The numerical results corresponding to the Examples 1 and 2 are briefly summarized in Tables 1, 2, 3, and 4, and Figs. 1, 2, 3, and 4. Comparison with other existing methods are also listed in Tables 1, 2, 3 and 4. These tables show that method is more accurate than the existing methods.
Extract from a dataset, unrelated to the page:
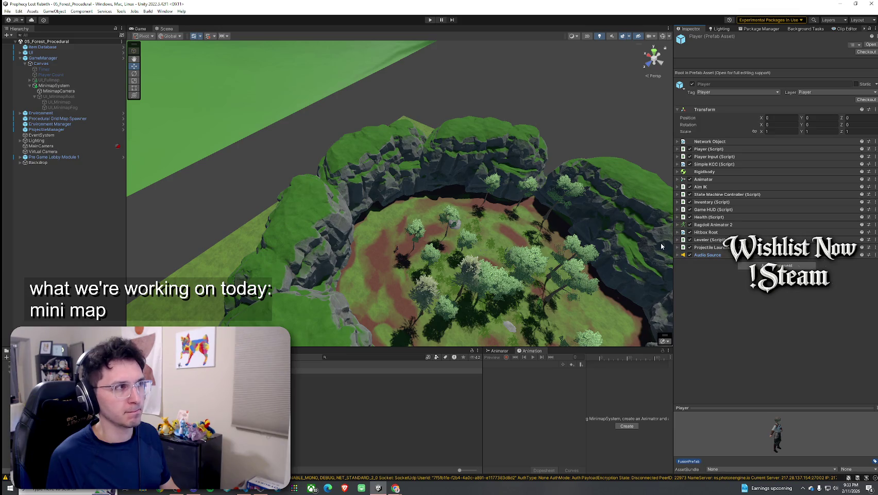
double_click(319, 371)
Table 1 Comparison of pointwise errors, Example 1
Table 2 Comparison of pointwise errors, Example 1
Table 3 Comparison of maximum absolute errors, Example 2
Table 4 Comparison of maximum absolute errors, Example 2

Tables 1, 2 show the pointwise errors at different values of n and for small values of \(\epsilon\). Tables 3, 4 show the maximum absolute errors of the Example 2 for different values of \(\epsilon\) and \(\mu\). Figures 1, 2 compare the exact and approximate solutions of Example 1 for \(\epsilon =0.1\) and \(\mu =1\), while Figs. 3 and 4 report the exact and approximate solutions of Example 2 for different values of \(\epsilon\) and \(\mu\).

Fig. 1
figure 1

Physical behaviour of numerical solution of Example 1 for \(\epsilon =0.1, \mu =1, and\; n=32\)

Fig. 2
figure 2

Physical behaviour of numerical solution of Example 1 for \(\epsilon =0.1, \mu =1, and\; n=128\)

Fig. 3
figure 3

Physical behaviour of numerical solution of Example 2 for \(\epsilon =10^{-2}, \mu =10^{-3}, and\; n=128\)

Fig. 4
figure 4

Physical behaviour of numerical solution of Example 2 for \(\epsilon =10^{-4}, \mu =10^{-5}, and\; n=128\)

Concluding remarks

In this paper, nonpolynomial cubic spline function is used for finding the numerical solution of two-parameter convection-diffusion singularly perturbed boundary value problems. The computations associated with the examples discussed above were performed using MATLAB. The proposed method is computationally efficient and the algorithm can be easily implemented on a computer. Comparison of the method is also depicted through Tables 1, 2, 3, and 4 which shown that our methods perform better in the sense of accuracy and applicability. The solution profiles for the considered examples for different values of \(\epsilon\) and \(\mu\) are given in Figs. 1, 2, 3, and 4.